### EXERCISE OBJECTIVE:
Exactly as written, set down each line of the data below except its pictures.

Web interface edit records

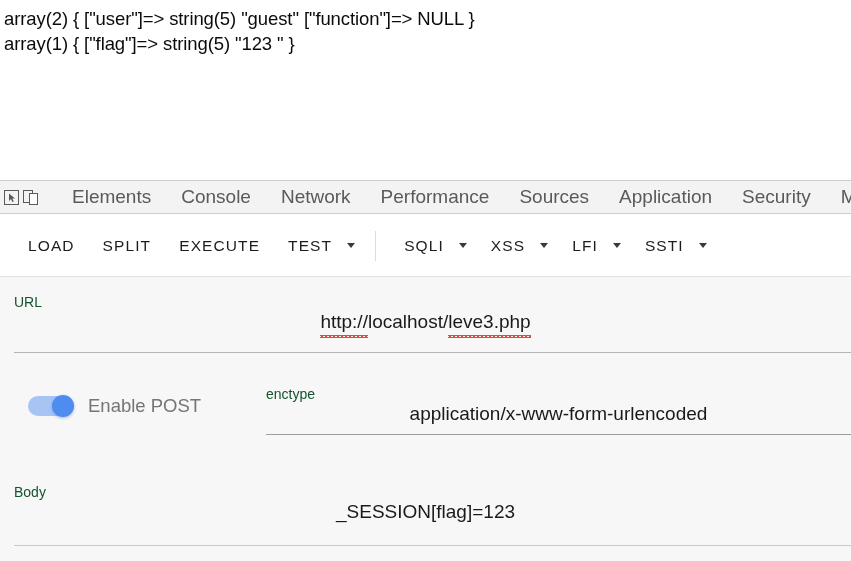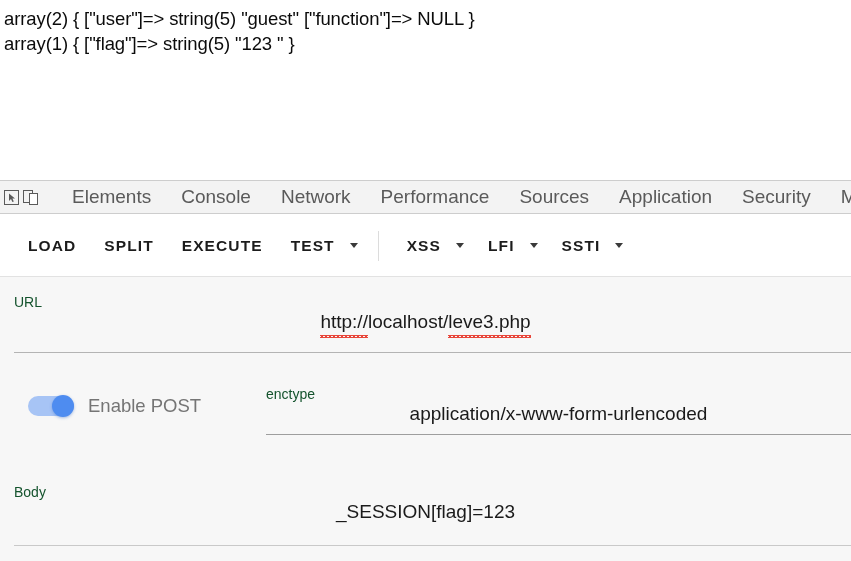--- a/index.html
+++ b/index.html
@@ -64,7 +64,7 @@
   }
   .act-btn {
     font-size: 15.5px;
-    font-weight: 700;
+    font-weight: 400;
     letter-spacing: 1.1px;
     color: #1c1c1c;
     padding: 9px 14px;

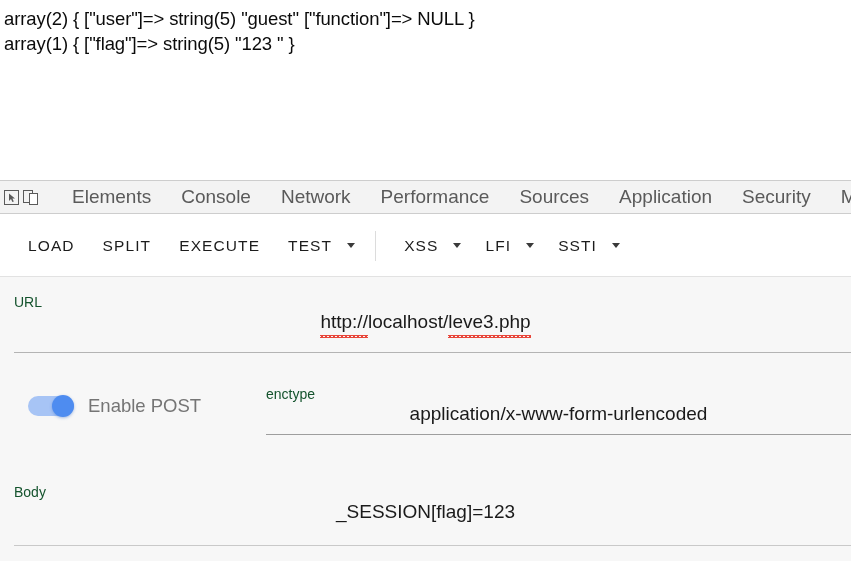--- a/index.html
+++ b/index.html
@@ -226,6 +226,10 @@
     <div class="act-sep"></div>
 
     <div class="act-group">
+      <button class="act-btn">SQLI</button>
+      <span class="caret"></span>
+    </div>
+    <div class="act-group">
       <button class="act-btn">XSS</button>
       <span class="caret"></span>
     </div>

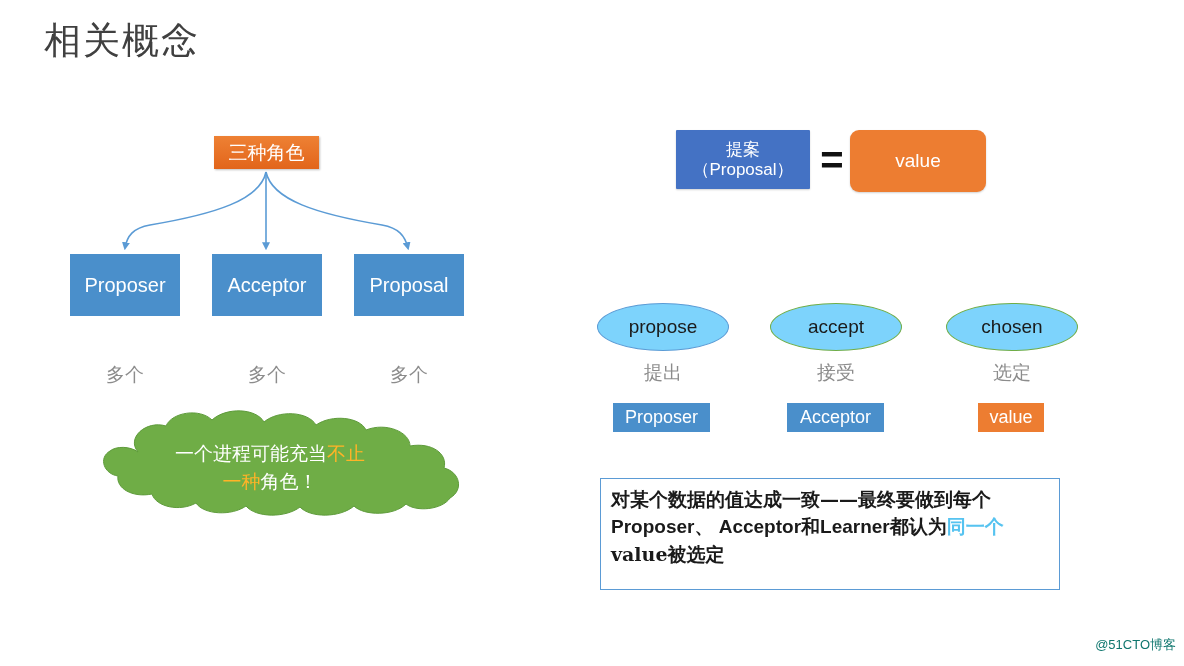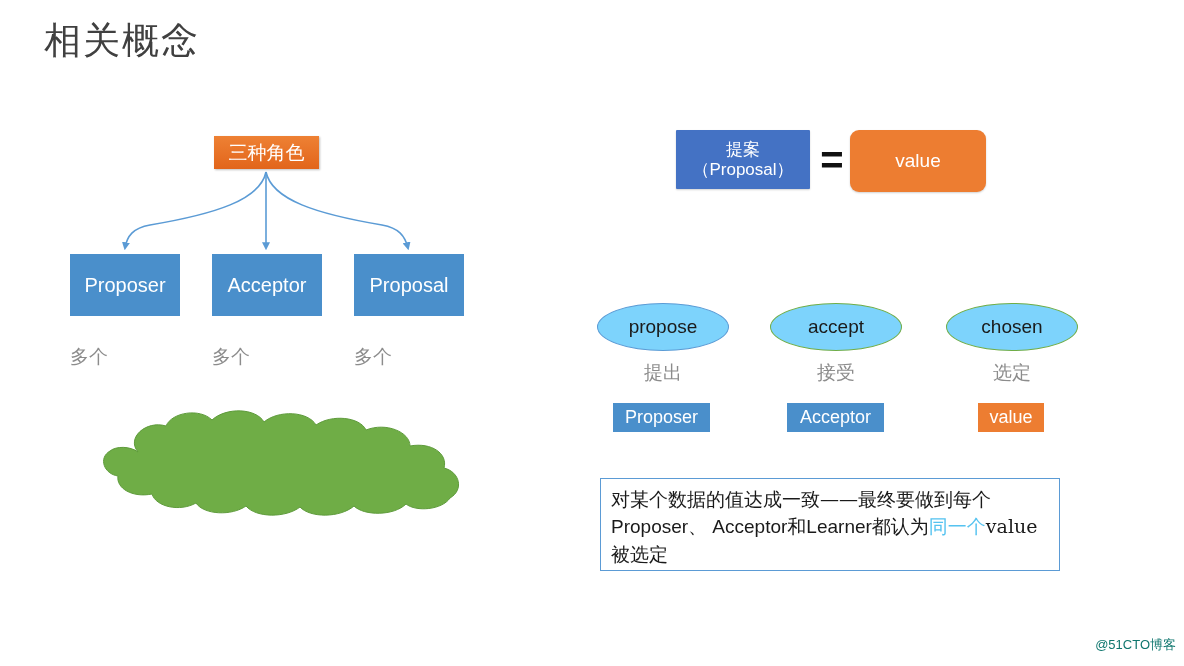--- a/index.html
+++ b/index.html
@@ -67,9 +67,9 @@
 
   .role-count {
     position: absolute;
-    top: 344px;
+    top: 362px;
     width: 110px;
-    text-align: left;
+    text-align: center;
     font-size: 19px;
     color: #8C8C8C;
     font-family: "DejaVu Serif", "Liberation Serif", serif;

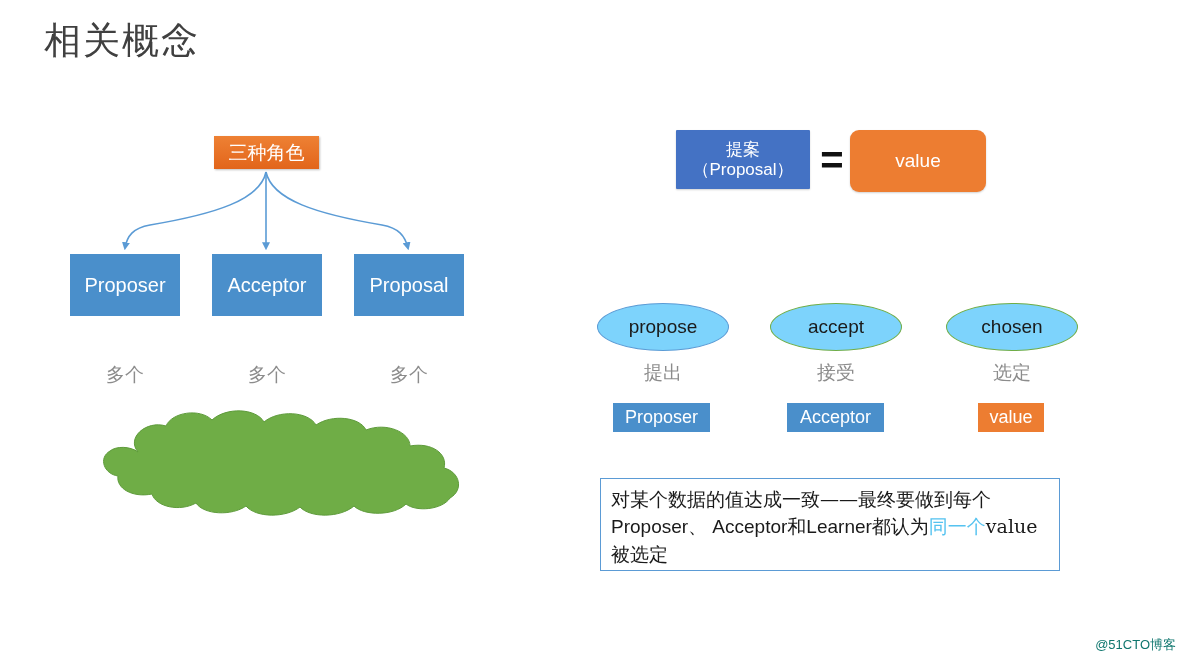--- a/index.html
+++ b/index.html
@@ -278,6 +278,10 @@
                C44,66 38,50 50,43
                C56,38 70,38 78,44 Z" fill="#6FAD46" stroke="#5E9B3B" stroke-width="1"></path>
     </svg>
+    <div id="cloud-text">
+      <span>一个进程可能充当</span><span class="hl">不止</span><br>
+      <span class="hl">一种</span><span>角色！</span>
+    </div>
   </div>
 
   <div class="box" id="proposal-box">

### WRITTEN ANSWER:
--- a/index.html
+++ b/index.html
@@ -64,7 +64,7 @@
   }
   .act-btn {
     font-size: 15.5px;
-    font-weight: 700;
+    font-weight: 400;
     letter-spacing: 1.1px;
     color: #1c1c1c;
     padding: 9px 14px;

--- a/index.html
+++ b/index.html
@@ -226,6 +226,10 @@
     <div class="act-sep"></div>
 
     <div class="act-group">
+      <button class="act-btn">SQLI</button>
+      <span class="caret"></span>
+    </div>
+    <div class="act-group">
       <button class="act-btn">XSS</button>
       <span class="caret"></span>
     </div>

--- a/index.html
+++ b/index.html
@@ -67,9 +67,9 @@
 
   .role-count {
     position: absolute;
-    top: 344px;
+    top: 362px;
     width: 110px;
-    text-align: left;
+    text-align: center;
     font-size: 19px;
     color: #8C8C8C;
     font-family: "DejaVu Serif", "Liberation Serif", serif;

--- a/index.html
+++ b/index.html
@@ -278,6 +278,10 @@
                C44,66 38,50 50,43
                C56,38 70,38 78,44 Z" fill="#6FAD46" stroke="#5E9B3B" stroke-width="1"></path>
     </svg>
+    <div id="cloud-text">
+      <span>一个进程可能充当</span><span class="hl">不止</span><br>
+      <span class="hl">一种</span><span>角色！</span>
+    </div>
   </div>
 
   <div class="box" id="proposal-box">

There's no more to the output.